Vietnamese Steamed Rice Noodles with Tofu Filling

Ingredients

Rice noodles

  • 1 1/2 cups rice flour
  • 1/2 cup tapioca starch
  • 1/4 cup sweet potato starch
  • 1/2 teaspoon salt
  • 5 cups room temperature water

Filling

  • 16oz firm tofu, pressed and mashed
  • 1/4 cup dried wood ear mushrooms, soaked until soft and julienned
  • 2 shallots, finely minced
  • 2 cloves garlic, finely minced
  • oil for cooking

Sauce

  • 1 tablespoon soy sauce
  • 1/2 tablespoon dark soy sauce
  • 2 teaspoons maple syrup
  • white pepper to taste
  • salt to taste

Garnishes

  • mint
  • Thai basil
  • fresh mung bean sprouts
  • pickled carrots
  • cucumber
  • vegan fish sauce with minced garlic and fried shallots

Preparation

  1. Optional: Skip the rice noodles recipe if you can find Bánh cuốn premix at the store.

  2. To make the filling, place mashed tofu in a non-stick pan and pan fry with no oil over low heat until slightly golden.

  3. Add 1 teaspoon oil and continue to cook for about 1 minute, then push the mixture to the side of the pan.

  4. Add a little more oil and saute shallots and garlic until aromatic.

  5. Stir in wood ear mushrooms and sauce, then season with white pepper and salt if needed. Cook until all sauce has been absorbed. Set aside to cool.

  6. For the rice noodles, mix all dry ingredients with water until well combined.

  7. Prepare a shallow pan with water and two 8-inch non-stick cake pans for steaming. Bring the water to a rolling boil, then reduce heat to medium-high.

  8. Place a cake pan in the steamer and add 1/4 cup of batter, swirling until evenly coated. Cover and steam for 1-2 minutes until translucent. You may see a bubble while cooking.

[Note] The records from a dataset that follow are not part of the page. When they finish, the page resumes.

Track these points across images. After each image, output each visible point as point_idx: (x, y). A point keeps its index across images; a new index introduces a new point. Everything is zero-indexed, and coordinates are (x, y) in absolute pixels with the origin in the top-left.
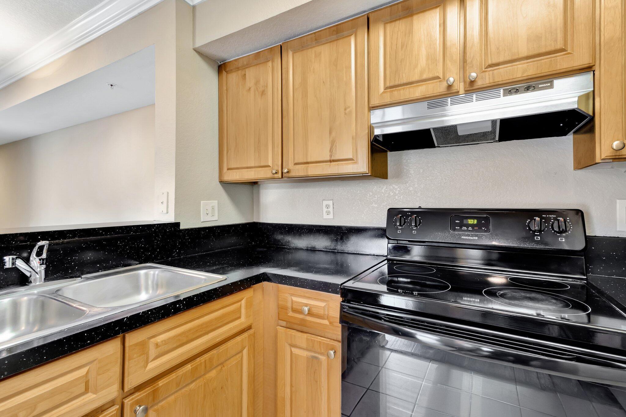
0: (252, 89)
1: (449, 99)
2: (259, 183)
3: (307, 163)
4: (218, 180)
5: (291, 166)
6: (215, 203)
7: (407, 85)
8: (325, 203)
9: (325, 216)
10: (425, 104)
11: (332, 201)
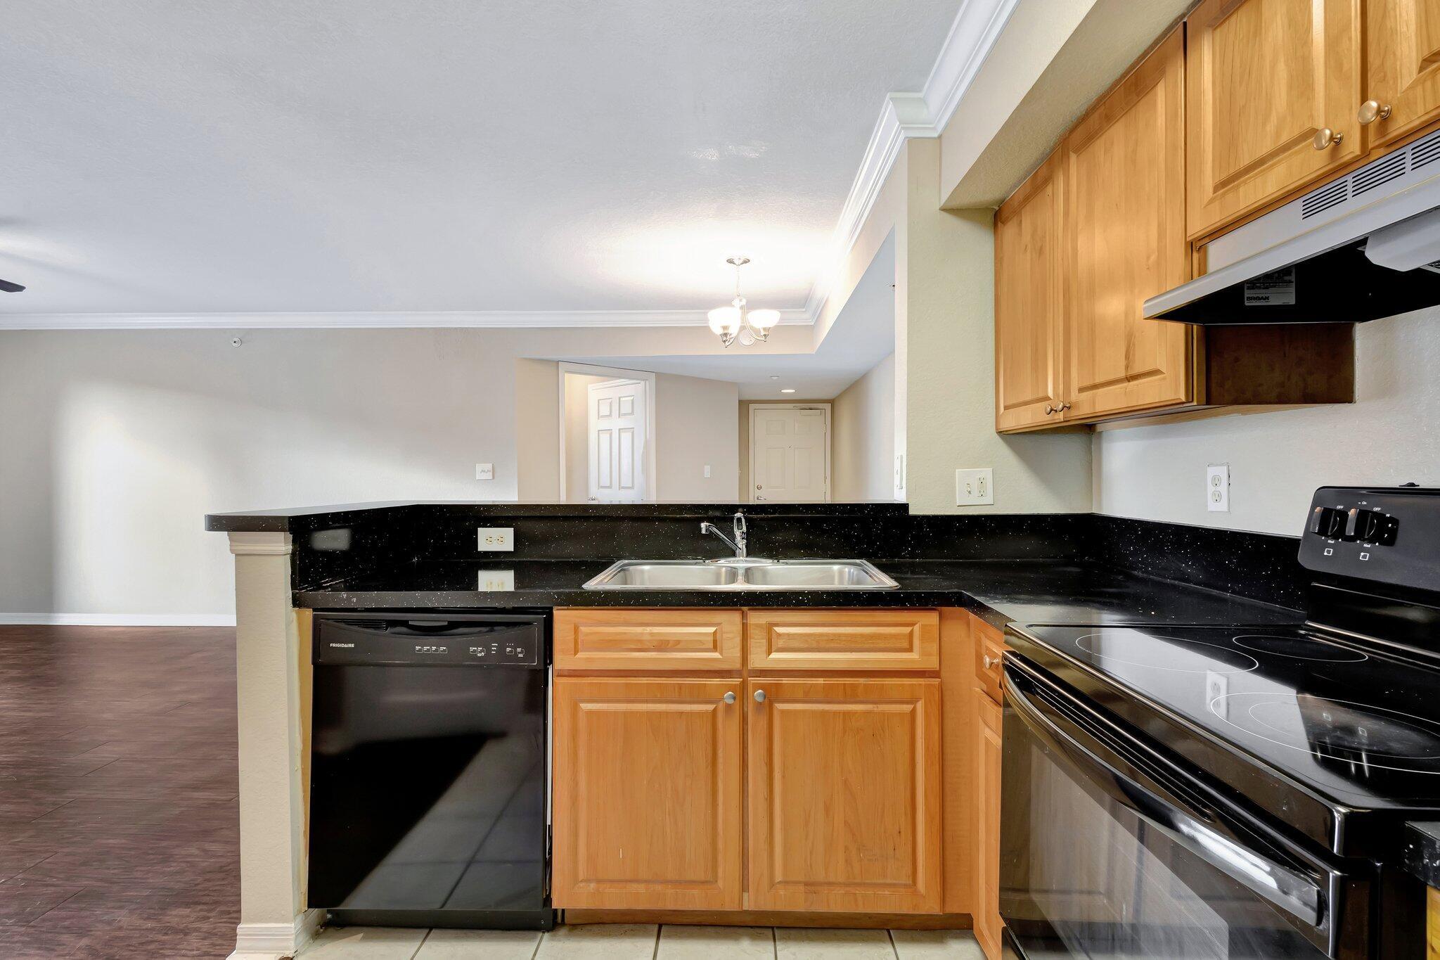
0: (1029, 246)
1: (1350, 178)
2: (1099, 428)
3: (1095, 387)
4: (993, 431)
5: (1075, 396)
6: (987, 473)
7: (1255, 169)
8: (1211, 472)
9: (1212, 506)
10: (1297, 206)
11: (1225, 468)
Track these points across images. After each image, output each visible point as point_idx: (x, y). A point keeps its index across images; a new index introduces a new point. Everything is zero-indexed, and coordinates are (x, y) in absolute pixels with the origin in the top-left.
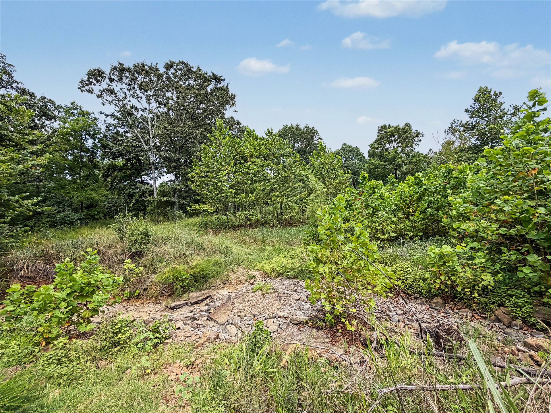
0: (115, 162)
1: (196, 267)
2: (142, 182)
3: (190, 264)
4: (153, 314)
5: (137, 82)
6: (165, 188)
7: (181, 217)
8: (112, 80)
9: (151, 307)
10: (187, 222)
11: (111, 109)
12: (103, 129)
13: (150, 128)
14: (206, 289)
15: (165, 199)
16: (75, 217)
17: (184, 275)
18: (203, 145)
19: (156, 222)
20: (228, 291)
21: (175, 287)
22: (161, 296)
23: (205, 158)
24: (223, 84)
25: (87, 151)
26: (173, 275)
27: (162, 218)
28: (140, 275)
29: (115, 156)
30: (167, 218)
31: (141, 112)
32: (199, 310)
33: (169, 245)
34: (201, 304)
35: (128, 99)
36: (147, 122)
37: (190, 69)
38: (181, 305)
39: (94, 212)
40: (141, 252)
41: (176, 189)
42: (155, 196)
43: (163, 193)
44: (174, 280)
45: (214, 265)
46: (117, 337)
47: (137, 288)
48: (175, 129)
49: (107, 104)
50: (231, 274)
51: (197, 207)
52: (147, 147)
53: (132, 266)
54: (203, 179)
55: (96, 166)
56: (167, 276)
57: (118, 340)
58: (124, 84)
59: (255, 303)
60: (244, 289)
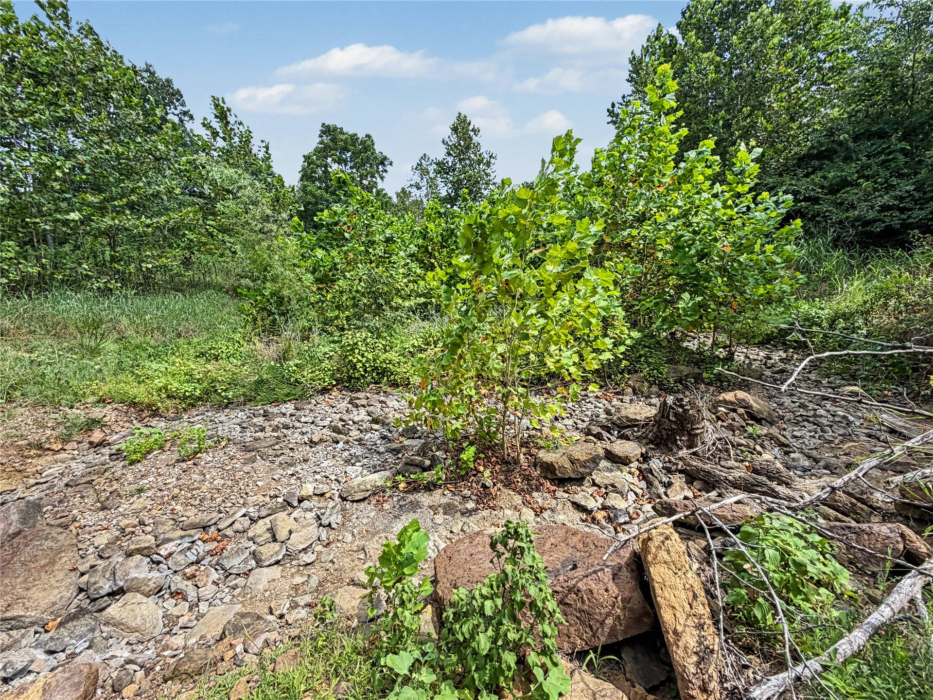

  9. Remove the pan and place it in an ice bath to cool down. Spread a tablespoon of filling onto the noodle and roll into a log. It will be sticky but pliable.

  10. Repeat the process with the remaining batter, stirring the batter well before each use.

  11. Serve with mint, Thai basil, fresh mung bean sprouts, pickled carrots, cucumber, and vegan fish sauce with minced garlic and fried shallots.